> _PROBLEM REQUIREMENTS_: From the entries below, copy every line holding the word "round".

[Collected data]
== Segment start ==
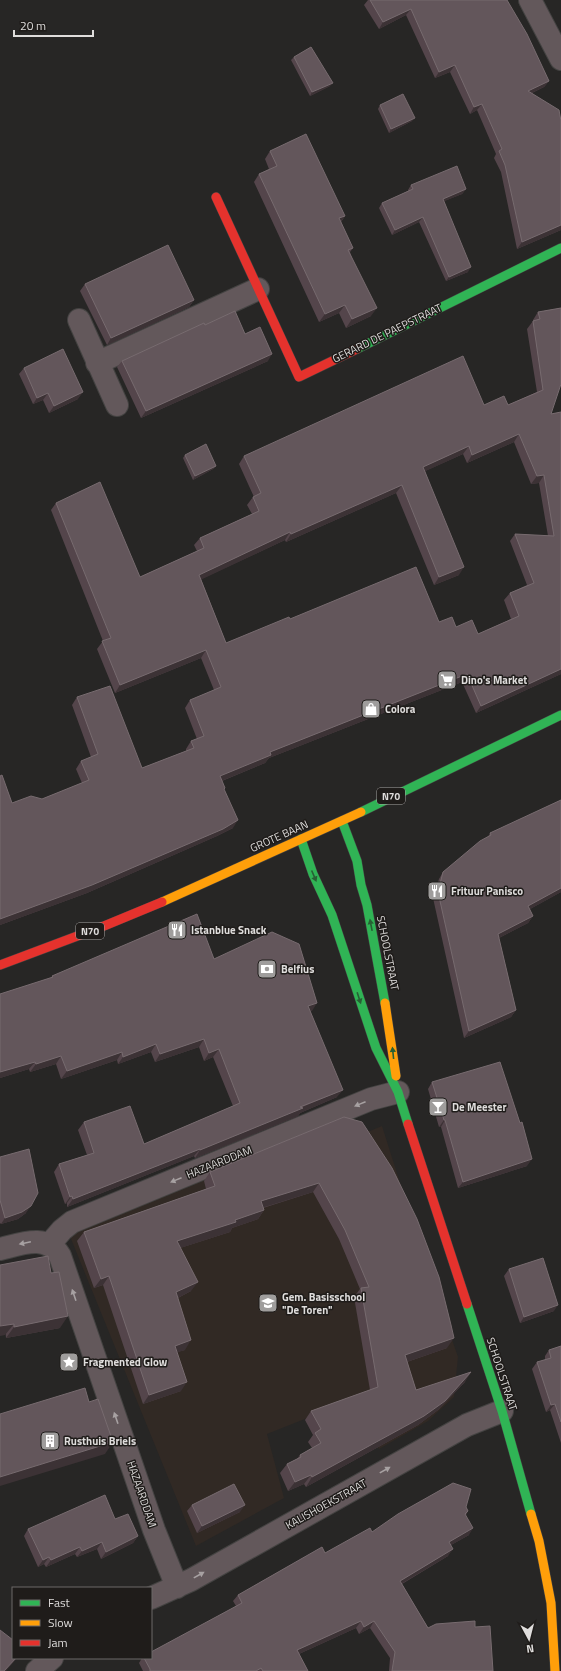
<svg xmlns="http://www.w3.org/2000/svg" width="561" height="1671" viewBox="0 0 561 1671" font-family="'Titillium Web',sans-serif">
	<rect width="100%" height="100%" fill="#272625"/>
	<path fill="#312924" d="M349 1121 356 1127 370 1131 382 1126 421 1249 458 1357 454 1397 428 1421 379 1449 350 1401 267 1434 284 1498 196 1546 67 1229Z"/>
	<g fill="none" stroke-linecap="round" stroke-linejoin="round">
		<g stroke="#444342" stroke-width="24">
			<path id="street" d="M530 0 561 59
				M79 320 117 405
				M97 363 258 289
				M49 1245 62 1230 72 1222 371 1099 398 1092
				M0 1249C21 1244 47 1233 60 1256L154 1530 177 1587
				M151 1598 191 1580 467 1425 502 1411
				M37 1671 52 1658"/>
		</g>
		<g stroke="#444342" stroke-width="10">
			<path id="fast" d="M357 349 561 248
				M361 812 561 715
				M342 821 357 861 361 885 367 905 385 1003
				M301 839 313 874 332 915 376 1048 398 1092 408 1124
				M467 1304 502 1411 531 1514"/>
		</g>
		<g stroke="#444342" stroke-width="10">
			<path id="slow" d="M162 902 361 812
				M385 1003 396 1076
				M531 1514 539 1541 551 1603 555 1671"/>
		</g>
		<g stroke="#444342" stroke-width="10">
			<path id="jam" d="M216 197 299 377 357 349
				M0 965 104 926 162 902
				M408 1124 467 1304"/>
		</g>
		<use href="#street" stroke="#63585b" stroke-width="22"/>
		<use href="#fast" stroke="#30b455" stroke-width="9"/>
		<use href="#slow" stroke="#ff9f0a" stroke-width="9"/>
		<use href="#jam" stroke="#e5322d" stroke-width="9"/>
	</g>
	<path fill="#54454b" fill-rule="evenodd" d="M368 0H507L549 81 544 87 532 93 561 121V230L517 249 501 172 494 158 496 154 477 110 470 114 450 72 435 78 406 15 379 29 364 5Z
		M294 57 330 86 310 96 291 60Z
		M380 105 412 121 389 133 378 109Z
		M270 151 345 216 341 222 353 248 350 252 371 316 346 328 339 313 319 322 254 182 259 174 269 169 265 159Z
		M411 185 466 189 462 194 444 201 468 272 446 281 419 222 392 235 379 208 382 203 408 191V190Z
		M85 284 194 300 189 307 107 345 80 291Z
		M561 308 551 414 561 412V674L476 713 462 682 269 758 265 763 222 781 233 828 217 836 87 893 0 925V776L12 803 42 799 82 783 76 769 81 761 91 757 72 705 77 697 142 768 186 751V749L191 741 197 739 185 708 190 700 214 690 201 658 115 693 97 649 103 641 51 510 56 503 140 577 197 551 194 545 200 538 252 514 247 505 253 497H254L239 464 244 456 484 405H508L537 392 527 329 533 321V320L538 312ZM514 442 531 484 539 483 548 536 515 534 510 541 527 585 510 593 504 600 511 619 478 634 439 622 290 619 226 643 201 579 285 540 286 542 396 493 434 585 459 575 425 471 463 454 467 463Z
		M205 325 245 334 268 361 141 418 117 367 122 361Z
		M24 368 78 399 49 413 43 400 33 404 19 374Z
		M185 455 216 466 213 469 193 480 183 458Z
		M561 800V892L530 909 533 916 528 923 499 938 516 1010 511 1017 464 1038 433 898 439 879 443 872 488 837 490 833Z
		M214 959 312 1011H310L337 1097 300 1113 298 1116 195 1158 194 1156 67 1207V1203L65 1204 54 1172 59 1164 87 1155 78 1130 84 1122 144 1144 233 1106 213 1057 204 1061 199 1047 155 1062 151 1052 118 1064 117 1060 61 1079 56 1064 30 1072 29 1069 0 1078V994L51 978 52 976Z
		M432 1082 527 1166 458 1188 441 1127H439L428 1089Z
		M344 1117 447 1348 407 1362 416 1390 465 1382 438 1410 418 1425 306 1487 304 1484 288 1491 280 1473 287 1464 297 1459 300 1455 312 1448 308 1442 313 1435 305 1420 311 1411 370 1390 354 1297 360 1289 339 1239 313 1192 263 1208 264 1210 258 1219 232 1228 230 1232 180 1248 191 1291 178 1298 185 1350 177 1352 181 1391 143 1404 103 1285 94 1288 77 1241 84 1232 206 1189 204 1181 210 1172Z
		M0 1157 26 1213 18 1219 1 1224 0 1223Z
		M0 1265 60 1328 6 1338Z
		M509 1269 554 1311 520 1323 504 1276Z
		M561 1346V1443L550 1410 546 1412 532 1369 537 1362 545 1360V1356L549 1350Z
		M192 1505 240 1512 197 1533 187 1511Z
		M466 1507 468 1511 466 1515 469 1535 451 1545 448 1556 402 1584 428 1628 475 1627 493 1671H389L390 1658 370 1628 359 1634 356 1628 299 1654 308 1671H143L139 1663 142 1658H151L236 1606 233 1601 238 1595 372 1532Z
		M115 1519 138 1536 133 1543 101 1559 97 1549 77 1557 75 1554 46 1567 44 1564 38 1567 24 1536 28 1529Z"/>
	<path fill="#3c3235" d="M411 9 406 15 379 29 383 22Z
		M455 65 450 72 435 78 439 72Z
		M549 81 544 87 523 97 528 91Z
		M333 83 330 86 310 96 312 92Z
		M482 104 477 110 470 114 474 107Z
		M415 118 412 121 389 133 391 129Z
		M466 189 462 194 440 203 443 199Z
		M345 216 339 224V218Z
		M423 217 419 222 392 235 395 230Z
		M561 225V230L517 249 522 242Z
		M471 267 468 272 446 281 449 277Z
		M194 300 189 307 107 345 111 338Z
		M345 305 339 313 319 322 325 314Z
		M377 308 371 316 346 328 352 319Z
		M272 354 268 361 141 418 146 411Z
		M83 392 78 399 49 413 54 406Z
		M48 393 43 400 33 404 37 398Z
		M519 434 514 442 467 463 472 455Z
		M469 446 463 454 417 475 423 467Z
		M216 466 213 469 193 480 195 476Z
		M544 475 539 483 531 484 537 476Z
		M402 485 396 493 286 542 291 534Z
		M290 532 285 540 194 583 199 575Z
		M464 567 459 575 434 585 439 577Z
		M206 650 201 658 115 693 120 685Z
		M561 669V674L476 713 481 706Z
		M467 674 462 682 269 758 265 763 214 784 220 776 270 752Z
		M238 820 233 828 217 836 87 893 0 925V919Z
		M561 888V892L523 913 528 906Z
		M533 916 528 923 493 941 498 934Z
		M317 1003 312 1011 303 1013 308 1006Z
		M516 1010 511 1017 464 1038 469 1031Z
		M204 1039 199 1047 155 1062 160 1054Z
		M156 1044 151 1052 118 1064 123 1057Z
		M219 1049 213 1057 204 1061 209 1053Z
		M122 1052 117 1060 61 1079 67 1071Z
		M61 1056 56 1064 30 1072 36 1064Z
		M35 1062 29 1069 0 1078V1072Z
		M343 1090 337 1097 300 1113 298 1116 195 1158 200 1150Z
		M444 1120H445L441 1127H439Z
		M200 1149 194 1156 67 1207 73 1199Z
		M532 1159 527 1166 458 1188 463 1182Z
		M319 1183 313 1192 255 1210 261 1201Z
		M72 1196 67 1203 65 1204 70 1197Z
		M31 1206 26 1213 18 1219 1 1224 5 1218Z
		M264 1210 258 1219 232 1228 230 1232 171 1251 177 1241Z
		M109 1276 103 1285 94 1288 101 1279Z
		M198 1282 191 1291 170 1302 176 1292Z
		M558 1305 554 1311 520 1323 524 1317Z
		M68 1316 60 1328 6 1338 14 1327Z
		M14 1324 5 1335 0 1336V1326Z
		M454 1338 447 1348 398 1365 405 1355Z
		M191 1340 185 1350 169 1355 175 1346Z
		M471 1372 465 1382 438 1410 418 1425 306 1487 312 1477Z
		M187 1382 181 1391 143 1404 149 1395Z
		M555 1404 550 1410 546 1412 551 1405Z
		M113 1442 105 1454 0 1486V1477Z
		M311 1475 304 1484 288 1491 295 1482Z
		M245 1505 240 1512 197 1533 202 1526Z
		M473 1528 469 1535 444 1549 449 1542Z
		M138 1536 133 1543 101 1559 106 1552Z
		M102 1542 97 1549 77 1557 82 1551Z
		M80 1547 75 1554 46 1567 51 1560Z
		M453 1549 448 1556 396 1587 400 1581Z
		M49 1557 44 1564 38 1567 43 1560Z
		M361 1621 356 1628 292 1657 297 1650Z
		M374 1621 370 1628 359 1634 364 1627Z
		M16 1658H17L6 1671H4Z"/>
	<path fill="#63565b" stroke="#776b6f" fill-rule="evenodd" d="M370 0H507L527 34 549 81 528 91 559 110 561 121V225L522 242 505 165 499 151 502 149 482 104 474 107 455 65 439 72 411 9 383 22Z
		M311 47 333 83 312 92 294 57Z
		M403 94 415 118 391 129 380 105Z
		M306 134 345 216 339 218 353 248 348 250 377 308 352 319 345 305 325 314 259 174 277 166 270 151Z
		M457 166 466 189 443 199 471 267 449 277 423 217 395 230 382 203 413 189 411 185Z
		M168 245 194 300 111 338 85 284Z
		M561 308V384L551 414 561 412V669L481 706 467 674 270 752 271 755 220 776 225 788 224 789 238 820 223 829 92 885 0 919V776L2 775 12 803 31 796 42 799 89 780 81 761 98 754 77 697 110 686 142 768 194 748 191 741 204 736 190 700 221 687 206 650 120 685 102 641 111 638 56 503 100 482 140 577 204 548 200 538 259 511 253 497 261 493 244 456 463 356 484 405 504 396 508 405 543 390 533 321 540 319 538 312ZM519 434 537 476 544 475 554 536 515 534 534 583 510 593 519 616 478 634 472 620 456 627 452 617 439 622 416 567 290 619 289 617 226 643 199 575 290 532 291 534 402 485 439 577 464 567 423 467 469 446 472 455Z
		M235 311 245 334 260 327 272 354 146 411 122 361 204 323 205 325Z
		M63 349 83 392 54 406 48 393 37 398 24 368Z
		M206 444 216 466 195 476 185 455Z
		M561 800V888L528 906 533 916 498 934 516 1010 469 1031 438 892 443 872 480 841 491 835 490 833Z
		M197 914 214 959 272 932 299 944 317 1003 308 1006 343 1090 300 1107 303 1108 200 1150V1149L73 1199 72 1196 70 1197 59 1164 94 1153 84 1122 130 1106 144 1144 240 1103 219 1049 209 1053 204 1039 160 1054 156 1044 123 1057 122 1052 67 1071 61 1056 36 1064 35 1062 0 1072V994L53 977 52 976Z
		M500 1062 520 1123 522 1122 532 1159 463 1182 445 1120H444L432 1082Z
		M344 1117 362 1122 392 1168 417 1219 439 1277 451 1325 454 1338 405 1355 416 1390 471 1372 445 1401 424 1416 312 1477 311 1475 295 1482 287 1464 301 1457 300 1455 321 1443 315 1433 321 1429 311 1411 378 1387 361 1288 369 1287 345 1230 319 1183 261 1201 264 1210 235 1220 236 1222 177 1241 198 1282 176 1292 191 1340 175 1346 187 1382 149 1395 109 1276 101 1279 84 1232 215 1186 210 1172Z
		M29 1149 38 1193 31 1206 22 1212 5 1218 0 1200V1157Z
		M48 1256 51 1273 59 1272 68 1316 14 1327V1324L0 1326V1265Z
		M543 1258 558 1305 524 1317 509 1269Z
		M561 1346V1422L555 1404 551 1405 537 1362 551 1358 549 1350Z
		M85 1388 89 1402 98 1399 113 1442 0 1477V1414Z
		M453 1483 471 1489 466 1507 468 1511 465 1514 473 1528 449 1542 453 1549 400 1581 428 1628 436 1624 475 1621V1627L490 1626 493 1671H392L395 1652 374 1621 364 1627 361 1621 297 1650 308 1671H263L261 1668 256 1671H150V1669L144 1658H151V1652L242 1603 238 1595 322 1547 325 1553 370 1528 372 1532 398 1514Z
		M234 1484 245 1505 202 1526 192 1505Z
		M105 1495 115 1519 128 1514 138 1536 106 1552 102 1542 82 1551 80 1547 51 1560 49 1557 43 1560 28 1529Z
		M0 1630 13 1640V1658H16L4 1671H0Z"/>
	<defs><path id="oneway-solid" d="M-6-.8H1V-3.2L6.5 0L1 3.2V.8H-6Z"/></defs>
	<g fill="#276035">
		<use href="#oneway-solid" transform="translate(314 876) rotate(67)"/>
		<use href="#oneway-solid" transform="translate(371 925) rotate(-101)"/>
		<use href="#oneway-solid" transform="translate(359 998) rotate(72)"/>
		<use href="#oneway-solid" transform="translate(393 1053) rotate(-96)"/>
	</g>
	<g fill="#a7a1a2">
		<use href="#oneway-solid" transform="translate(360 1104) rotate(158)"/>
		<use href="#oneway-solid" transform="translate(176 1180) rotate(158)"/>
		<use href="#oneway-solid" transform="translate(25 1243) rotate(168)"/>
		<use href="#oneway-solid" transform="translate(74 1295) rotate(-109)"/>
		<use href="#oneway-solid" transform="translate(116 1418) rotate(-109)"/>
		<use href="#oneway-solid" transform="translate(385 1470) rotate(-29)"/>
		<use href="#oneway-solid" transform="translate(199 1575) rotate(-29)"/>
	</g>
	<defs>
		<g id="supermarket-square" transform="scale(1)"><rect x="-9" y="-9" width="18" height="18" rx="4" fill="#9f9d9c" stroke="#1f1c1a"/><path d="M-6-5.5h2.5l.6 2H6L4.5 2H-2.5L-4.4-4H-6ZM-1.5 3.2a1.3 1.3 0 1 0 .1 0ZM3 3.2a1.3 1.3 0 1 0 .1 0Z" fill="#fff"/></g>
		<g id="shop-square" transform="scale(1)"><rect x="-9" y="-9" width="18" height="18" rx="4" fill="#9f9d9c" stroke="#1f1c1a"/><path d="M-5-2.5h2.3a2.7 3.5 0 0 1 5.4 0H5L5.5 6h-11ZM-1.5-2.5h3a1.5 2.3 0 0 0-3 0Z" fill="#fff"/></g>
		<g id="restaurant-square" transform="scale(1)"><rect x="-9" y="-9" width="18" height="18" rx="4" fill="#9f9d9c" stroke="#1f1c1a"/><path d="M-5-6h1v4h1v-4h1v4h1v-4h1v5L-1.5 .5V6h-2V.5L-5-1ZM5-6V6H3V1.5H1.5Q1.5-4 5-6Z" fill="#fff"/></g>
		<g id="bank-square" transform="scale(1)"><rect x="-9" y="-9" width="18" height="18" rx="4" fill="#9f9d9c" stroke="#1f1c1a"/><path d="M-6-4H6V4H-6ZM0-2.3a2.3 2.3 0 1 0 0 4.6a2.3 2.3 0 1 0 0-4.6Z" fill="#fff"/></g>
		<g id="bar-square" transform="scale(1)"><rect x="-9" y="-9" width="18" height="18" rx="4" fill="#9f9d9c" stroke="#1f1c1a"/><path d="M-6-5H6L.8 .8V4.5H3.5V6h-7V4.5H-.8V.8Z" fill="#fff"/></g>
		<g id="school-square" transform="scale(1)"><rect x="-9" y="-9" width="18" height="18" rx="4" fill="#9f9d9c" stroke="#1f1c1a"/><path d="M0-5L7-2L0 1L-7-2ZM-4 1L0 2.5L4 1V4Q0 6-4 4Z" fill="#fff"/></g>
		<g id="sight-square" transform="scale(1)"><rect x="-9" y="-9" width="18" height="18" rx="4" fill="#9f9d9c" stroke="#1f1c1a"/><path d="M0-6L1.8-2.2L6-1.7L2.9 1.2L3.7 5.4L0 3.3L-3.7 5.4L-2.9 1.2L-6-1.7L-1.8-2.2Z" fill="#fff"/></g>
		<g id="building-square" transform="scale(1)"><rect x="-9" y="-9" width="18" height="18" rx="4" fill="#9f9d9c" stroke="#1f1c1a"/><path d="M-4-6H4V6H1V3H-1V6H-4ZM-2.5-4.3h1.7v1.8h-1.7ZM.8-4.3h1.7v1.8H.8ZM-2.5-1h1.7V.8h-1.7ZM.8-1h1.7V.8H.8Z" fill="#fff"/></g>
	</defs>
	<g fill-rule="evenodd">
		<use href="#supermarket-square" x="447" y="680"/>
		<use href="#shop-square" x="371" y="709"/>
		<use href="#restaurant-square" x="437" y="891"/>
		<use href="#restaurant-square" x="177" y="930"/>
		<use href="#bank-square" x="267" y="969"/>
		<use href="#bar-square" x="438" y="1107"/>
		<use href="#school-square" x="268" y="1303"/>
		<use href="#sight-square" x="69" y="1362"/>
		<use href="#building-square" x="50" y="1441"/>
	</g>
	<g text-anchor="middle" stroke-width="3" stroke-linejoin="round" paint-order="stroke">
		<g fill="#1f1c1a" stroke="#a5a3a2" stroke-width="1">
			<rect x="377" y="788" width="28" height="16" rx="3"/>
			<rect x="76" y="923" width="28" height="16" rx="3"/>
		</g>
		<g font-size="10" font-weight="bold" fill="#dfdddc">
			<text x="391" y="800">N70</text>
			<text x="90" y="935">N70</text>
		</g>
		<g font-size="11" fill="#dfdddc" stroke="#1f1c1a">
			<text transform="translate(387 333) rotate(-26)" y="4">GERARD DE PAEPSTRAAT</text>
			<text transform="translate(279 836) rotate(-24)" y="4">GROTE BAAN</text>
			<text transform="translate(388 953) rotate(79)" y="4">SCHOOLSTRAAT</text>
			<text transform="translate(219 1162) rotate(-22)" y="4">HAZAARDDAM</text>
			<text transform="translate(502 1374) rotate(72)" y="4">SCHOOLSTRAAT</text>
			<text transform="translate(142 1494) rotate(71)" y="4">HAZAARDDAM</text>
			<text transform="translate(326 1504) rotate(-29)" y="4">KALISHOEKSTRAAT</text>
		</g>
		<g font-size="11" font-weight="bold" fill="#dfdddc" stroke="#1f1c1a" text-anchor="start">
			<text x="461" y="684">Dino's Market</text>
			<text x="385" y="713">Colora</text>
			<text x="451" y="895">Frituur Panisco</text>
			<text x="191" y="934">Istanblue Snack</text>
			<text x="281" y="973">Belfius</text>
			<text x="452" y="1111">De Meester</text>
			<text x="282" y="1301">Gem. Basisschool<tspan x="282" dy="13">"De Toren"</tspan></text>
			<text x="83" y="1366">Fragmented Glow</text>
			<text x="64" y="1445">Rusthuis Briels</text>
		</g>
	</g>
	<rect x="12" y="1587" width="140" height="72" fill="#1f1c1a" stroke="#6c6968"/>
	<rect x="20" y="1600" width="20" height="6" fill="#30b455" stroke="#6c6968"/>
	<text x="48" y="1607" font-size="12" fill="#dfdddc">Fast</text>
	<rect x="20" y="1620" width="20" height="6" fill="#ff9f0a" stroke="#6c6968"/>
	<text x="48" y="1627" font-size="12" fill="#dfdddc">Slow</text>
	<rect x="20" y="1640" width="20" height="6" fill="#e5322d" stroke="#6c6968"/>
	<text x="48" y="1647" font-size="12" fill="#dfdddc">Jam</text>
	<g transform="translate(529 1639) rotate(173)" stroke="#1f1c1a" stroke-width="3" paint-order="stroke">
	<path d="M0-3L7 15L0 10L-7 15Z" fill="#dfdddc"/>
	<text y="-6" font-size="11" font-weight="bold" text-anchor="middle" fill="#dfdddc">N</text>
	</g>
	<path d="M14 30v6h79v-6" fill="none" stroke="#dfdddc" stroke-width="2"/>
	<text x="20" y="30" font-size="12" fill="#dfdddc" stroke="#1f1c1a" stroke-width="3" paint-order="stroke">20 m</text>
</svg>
== Segment end ==
> _COMPLETED TASK_:
	<g fill="none" stroke-linecap="round" stroke-linejoin="round">
	<g text-anchor="middle" stroke-width="3" stroke-linejoin="round" paint-order="stroke">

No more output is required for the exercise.